Words from Our Pastor

Monday, August 27, 2018

Pentectost 14, 8/26/18: A Holy Tug

Sermon for Pentecost 14, 8/26/18                   John 6: 56-69                                            A Holy Tug

            Jesus asked the disciples, “Do you also wish to go away?” And he had sure given them reason! Eat my flesh? Drink my blood? They would have been disgusted by this invitation! Jews were forbidden to consume the blood of any creature—that was God’s law, recorded in Leviticus. Jesus’ words contradicted their faith and their obedience to God’s law. A big deal.
Even in our day, it’s a hard invitation to, well, swallow.
Pastor Martin Copenhaver remembers a Communion moment in worship when as he repeated Jesus’ familiar words, ‘This is my body given for you. This is my blood shed for you,’ a small girl, from her pew, suddenly responded in a loud voice, “Ew, Yuck!” Sometimes kids say aloud what the adults are thinking.
Ew, Yuck! And yet……
there is something about what Jesus says that tugs at us, and tugged at the disciples in their day, even when who they were and what they knew best was already pushing against the limits of trusting Jesus. Peter, despite his disgust and confusion, answers Jesus’ question, “Do you also wish to go away?” in a powerful way: “Lord, to whom can we go? You have the words of eternal life.” Something deep in Peter told him Jesus’ words were true and trustworthy.
But for some others, this was the last straw. What Jesus said was simply too much. Jesus as the living bread from heaven—as he stood before them, that was not so hard to swallow. But gnawing on his flesh? (This is what the Greek word for the verb ‘to eat’ used here would have meant.) No. “Does this offend you?” Jesus asked. Indeed it did, and many of them walked away, so many that Jesus was left with, well, just the 12.
Fast forward 20 centuries, when today people are offended over much less, especially in church. Maybe you’ve heard someone say, “If this church comes down on that side of this issue, I’m out of here.” Or “I can’t belong to a church that would fund a project like that.” Or perhaps someone you know doesn’t go to church anymore because she simply couldn’t take any more of the hypocrisy. Or he couldn’t stand the liberalism. Or maybe it was the literal-ism when it came to the Bible that sent him running.
            So IS there a church out there that’s perfect? Not if you’re searching for a place that is perfectly aligned with you.
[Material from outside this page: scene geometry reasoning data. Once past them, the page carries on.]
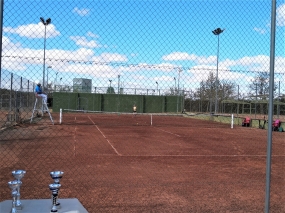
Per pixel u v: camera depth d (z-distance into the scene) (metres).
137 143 14.08
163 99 48.94
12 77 19.28
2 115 19.59
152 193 6.29
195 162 9.80
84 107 48.81
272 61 4.26
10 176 7.23
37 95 23.78
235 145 14.30
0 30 3.78
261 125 27.00
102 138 15.66
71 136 16.12
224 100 31.31
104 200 5.77
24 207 3.62
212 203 5.75
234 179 7.63
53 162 9.07
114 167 8.65
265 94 25.34
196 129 23.33
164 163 9.48
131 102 49.72
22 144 12.65
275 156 11.41
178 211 5.30
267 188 4.31
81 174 7.70
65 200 3.86
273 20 4.26
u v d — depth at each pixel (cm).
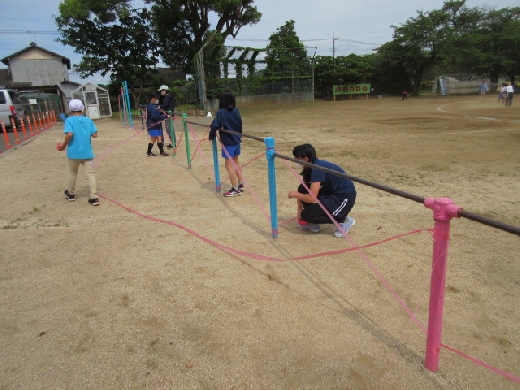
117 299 323
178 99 3005
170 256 401
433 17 4472
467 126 1500
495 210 527
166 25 3170
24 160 977
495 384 228
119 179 748
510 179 690
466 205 550
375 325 284
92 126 578
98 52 3095
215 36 3008
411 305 307
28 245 434
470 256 392
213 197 614
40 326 288
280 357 253
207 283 346
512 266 371
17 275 365
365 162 870
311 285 340
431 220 497
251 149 1104
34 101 2150
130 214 538
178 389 228
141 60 3198
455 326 281
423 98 4191
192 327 285
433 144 1096
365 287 335
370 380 233
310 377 236
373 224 484
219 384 231
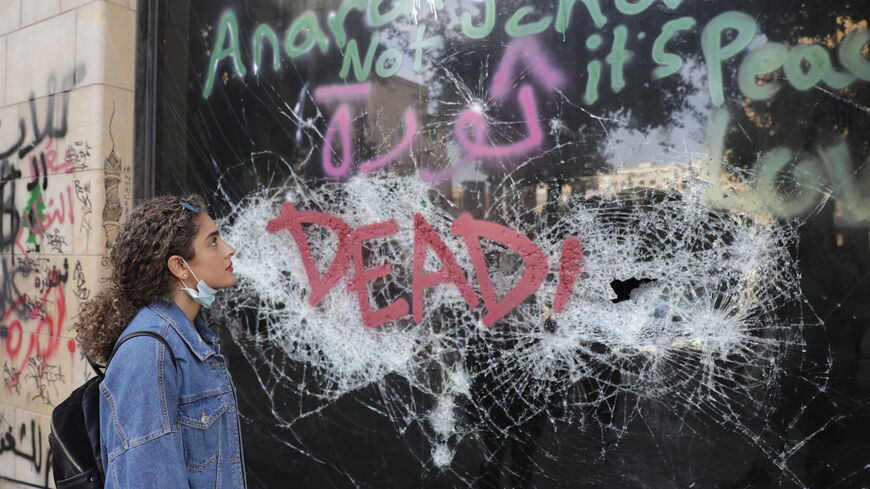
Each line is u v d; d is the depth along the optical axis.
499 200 2.47
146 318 1.42
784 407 2.05
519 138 2.44
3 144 3.47
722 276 2.14
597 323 2.30
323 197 2.83
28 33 3.36
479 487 2.49
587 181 2.32
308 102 2.88
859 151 1.95
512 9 2.47
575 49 2.36
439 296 2.57
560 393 2.36
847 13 1.97
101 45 3.09
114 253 1.47
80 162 3.14
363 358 2.73
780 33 2.06
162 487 1.26
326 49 2.84
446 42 2.59
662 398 2.21
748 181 2.10
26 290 3.36
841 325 1.98
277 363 2.93
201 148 3.12
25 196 3.37
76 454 1.38
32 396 3.33
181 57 3.18
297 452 2.88
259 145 2.99
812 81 2.02
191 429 1.39
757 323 2.09
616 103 2.29
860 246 1.96
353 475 2.76
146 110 3.23
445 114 2.58
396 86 2.68
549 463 2.37
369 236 2.73
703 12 2.16
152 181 3.22
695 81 2.17
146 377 1.31
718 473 2.14
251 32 3.02
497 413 2.46
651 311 2.23
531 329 2.41
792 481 2.04
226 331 3.04
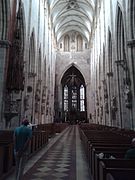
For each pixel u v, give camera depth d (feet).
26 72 63.26
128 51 46.19
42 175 20.94
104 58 87.45
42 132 43.91
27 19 66.39
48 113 117.08
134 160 12.42
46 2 105.50
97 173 14.53
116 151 18.25
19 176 16.17
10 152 22.15
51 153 35.73
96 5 108.68
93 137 32.32
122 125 57.16
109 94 73.46
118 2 56.80
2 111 43.01
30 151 31.37
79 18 148.15
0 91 43.34
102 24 90.89
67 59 163.02
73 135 77.56
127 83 46.65
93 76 134.72
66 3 129.49
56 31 151.74
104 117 84.79
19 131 16.99
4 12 46.11
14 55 45.93
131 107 45.68
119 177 10.30
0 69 44.21
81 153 35.81
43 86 99.25
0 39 45.73
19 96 53.62
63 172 22.36
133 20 45.98
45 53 105.70
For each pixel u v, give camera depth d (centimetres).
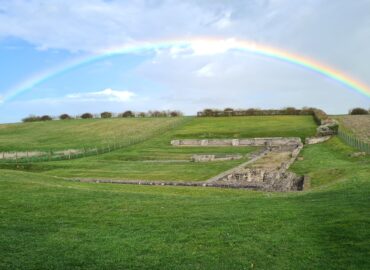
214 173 6000
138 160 8256
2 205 2747
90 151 9538
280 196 3175
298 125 12338
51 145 11325
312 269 1638
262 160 7200
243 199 3033
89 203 2828
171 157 8544
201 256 1820
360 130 10369
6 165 7412
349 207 2420
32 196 3019
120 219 2431
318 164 6100
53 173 6369
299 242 1923
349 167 5078
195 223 2295
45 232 2205
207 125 13425
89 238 2097
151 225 2292
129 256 1842
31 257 1844
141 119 16125
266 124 13000
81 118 17825
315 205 2580
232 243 1956
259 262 1734
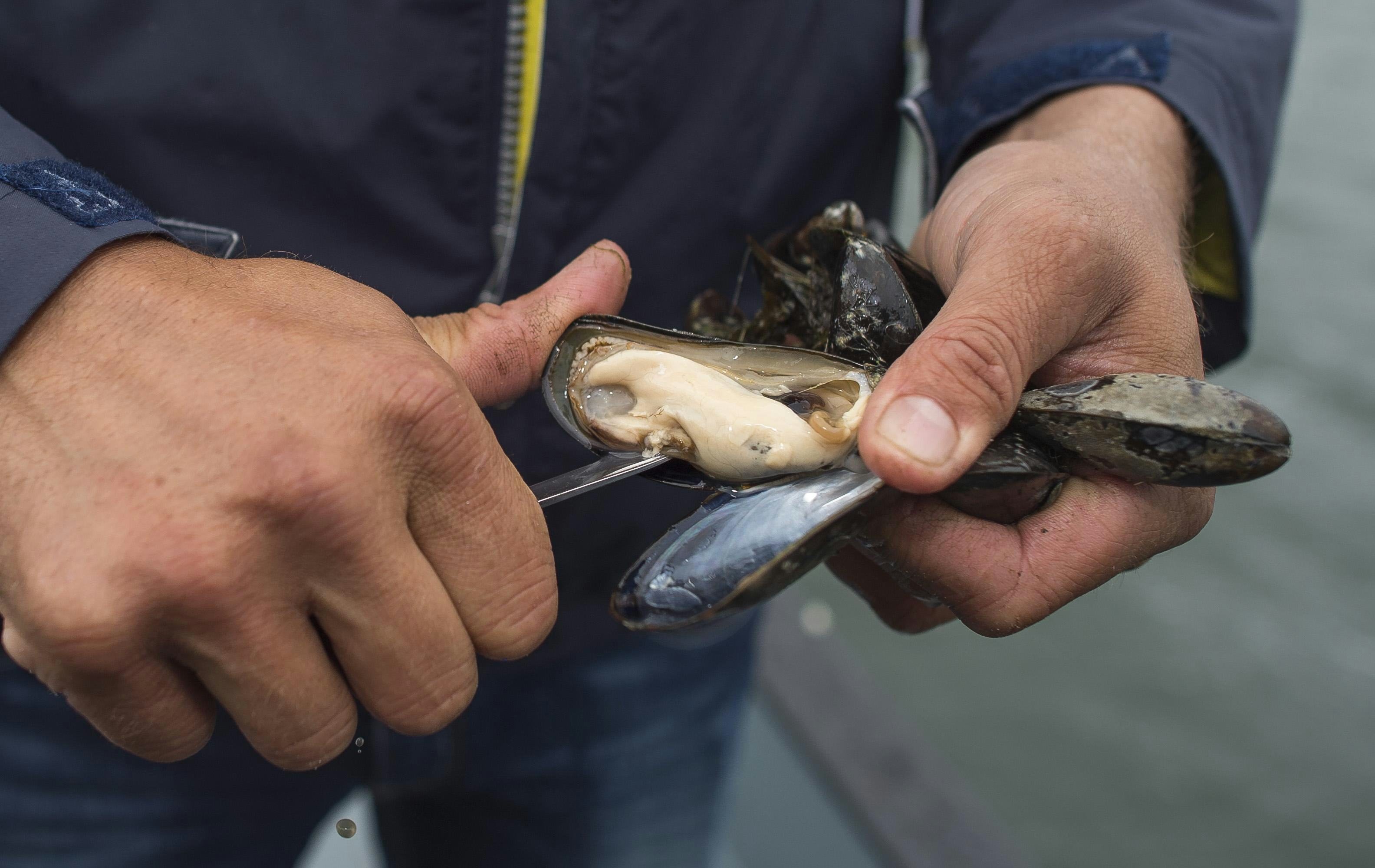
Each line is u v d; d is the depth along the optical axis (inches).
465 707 14.1
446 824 24.6
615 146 18.6
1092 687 62.8
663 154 19.0
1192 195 18.4
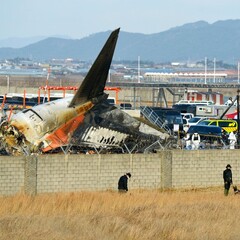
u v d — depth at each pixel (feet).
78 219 395.55
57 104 590.55
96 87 587.68
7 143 572.92
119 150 593.42
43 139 576.61
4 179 515.50
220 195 514.27
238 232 387.14
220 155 570.87
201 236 376.48
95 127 588.91
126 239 369.30
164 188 552.82
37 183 522.47
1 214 409.08
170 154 556.10
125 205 445.37
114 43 574.56
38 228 369.30
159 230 382.01
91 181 535.60
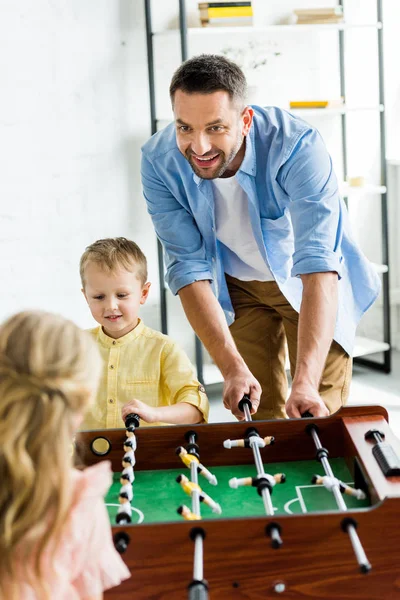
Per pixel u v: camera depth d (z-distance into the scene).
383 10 4.03
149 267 3.80
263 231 2.24
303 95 3.94
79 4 3.47
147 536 1.23
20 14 3.37
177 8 3.65
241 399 1.86
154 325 3.87
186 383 1.96
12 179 3.46
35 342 1.06
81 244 3.63
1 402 1.04
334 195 2.04
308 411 1.74
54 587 1.06
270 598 1.25
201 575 1.15
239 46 3.81
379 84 3.79
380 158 4.03
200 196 2.17
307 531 1.23
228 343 2.06
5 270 3.51
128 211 3.71
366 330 4.24
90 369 1.09
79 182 3.59
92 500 1.12
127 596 1.25
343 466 1.58
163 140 2.17
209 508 1.45
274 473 1.58
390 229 4.25
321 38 3.92
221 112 1.86
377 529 1.24
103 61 3.55
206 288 2.19
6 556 1.04
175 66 3.70
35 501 1.03
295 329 2.43
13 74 3.40
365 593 1.26
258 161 2.10
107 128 3.61
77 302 3.66
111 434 1.63
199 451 1.62
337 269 1.97
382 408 1.62
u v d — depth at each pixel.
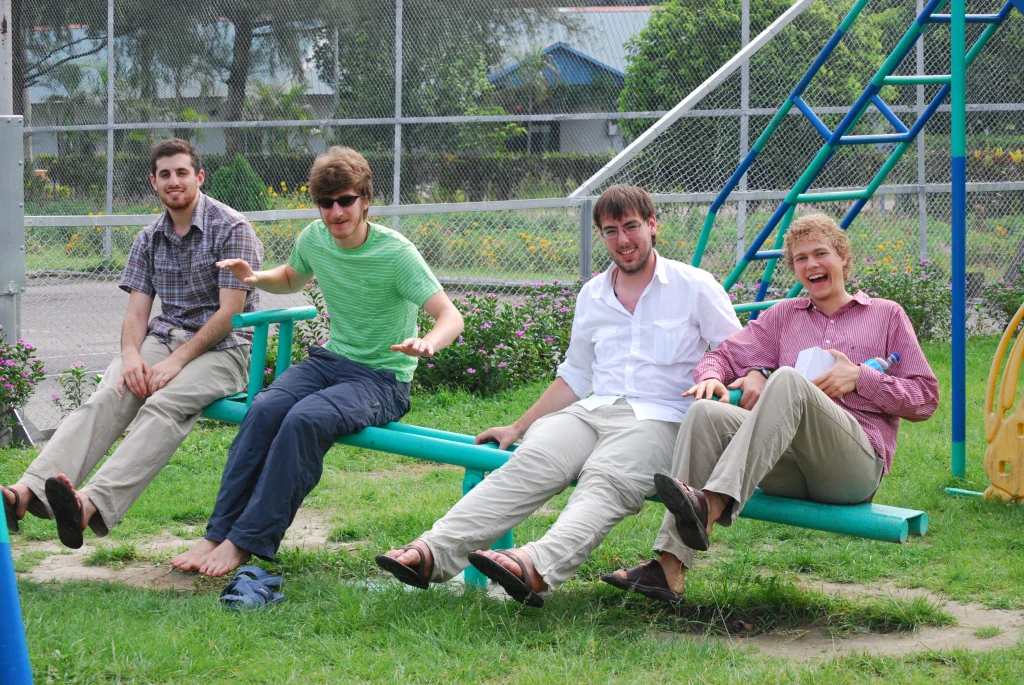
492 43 16.17
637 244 3.65
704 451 3.30
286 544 4.52
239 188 16.81
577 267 8.94
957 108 5.31
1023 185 11.57
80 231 8.20
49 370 7.98
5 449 6.45
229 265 4.23
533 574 3.25
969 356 8.97
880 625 3.39
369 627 3.25
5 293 6.59
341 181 3.95
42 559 4.34
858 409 3.44
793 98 6.66
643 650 3.06
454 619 3.20
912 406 3.39
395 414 4.21
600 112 15.91
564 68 16.05
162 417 4.19
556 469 3.53
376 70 16.44
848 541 4.37
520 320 8.05
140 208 17.39
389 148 16.50
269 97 17.27
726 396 3.42
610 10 15.92
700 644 3.15
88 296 8.17
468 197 16.31
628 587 3.37
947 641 3.21
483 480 3.56
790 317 3.68
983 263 11.48
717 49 14.99
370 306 4.15
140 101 17.61
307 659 2.97
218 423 6.83
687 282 3.72
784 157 11.70
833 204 11.44
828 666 2.89
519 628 3.23
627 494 3.43
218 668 2.91
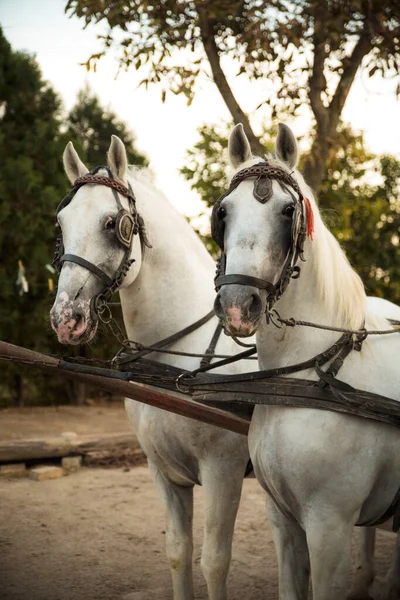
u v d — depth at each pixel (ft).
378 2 14.74
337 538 7.27
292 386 7.41
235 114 17.95
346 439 7.22
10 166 30.71
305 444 7.22
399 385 7.72
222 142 24.63
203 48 17.28
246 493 18.13
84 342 8.64
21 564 13.01
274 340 7.68
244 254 6.70
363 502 7.46
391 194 28.81
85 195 8.99
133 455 21.59
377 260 27.76
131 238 9.03
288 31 15.40
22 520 15.56
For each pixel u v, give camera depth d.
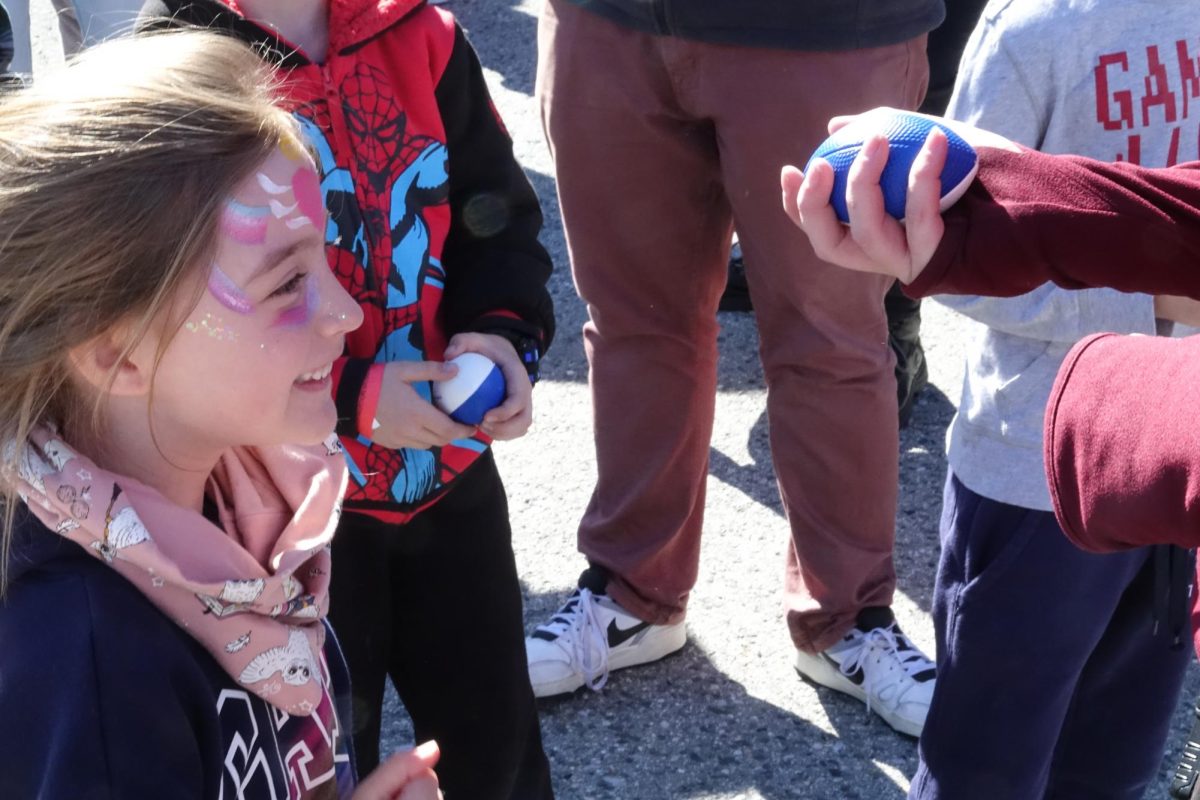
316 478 1.27
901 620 3.03
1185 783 1.57
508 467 3.56
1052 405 1.20
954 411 3.84
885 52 2.22
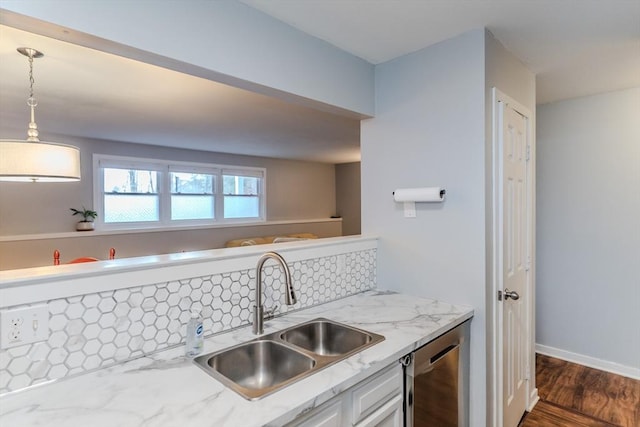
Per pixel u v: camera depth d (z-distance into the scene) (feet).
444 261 6.43
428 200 6.36
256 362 4.74
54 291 3.57
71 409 3.16
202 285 4.73
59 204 14.48
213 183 19.80
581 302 9.73
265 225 21.94
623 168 8.99
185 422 2.97
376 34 6.05
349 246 6.89
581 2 5.10
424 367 4.97
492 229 6.16
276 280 5.66
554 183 10.11
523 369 7.67
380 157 7.39
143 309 4.20
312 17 5.46
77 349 3.73
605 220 9.29
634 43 6.43
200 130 13.42
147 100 9.30
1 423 2.95
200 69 4.68
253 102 9.57
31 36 5.67
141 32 4.06
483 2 5.10
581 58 7.11
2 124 12.14
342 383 3.70
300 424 3.39
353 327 5.24
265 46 5.34
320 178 25.71
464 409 5.97
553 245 10.18
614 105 9.07
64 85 8.13
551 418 7.47
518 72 7.20
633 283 8.92
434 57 6.45
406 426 4.73
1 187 13.29
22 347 3.40
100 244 15.08
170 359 4.15
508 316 6.83
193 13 4.51
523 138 7.57
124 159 16.20
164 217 17.66
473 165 5.98
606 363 9.37
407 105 6.88
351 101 6.84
The problem is if I’m looking for a church  that agrees with me on everything from the choice of hymns to where to stand on gun control or abortion, then I have a really good excuse never to belong to a church with more than one member—me. And that’s not church at all.
Truth is there is no perfect church. And, in fact, (going out on a limb here) there is no perfect God….IF you take perfect to mean that you understand or agree with everything Jesus appears to say or God seems to sanction. It doesn’t take much looking to discover the Bible itself includes plenty of violence that out in the real world most of us would renounce. (Note today’s reading from Joshua, in which the Amorites were ‘driven out’—a violent removal, initiated by God.) The only word I can find to describe God’s behavior in some of those stories might be the word “inscrutable.” Sometimes what God does simply does not make sense to us. And yet… we stick around like glue—to the church, to God. It’s as if there were a holy tug at work, the tug of the Spirit, to keep us coming back.
I met a young man at a local Harris Teeter recently who was feeling that tug. His name was Carmichael. He called to me from beyond three checkout lines of full shopping carts: “Ma’am, how’d you like to have elite customer status today?” (What? I looked behind me—who’s he talking to? But it was clearly me.) “Come down to Aisle 5 and I’ll get you checked out in a flash!” Nobody in those lines but me was happy about this special invitation, but I took it.
As he started ringing my items, Carmichael said, “You’re here in the middle of the afternoon. Where do you work?” I told him I was a pastor in a local church, and he lit up. “I’ve never met a lady pastor before,” he said. What church? I told him. Then out spilled something I hear a lot, nearly every time someone finds out I’m a pastor…… “I need to get back to church,” he said. “I’m in school and work almost full time here, and Sundays I’m just trying to catch up. But it’s important. I grew up in the church. I used to love going. I need it, I know. But the devil’s been working on me. Maybe I’ll come visit your church.” I invited him and gave him my business card. He bagged my groceries. I paid him and said thanks.
I’m sure he was serious about the devil. He’d obviously felt tempted not to live up to who he was. But Jesus was working on him, too. He had plenty legitimate reasons not to have had time for church lately. And yet… he was feeling a holy tug that would NOT let him go. The Jesus who was abiding in Carmichael wasn’t giving up on him.
The way Jesus abides in us is not always comfortable. He can offend us, embarrass us, make us squirm. His teaching can be confusing, his stories unsettling, and his people aggravating. Folks sometimes walk away. You can do that, too—you are free to choose.
But you are also free to trust. And trust is not as hard as our culture of suspicion and deceit tempts us to think. In fact this very culture of suspicion creates a longing in us for something that IS trustworthy. Don’t you think?
We are made to trust, and it’s already planted within us. It is the person of Christ himself who was planted there in baptism and has put down deep roots in you and me. So finding the trust we long for is no more, really, than embracing the life and strength of Jesus, already inside us.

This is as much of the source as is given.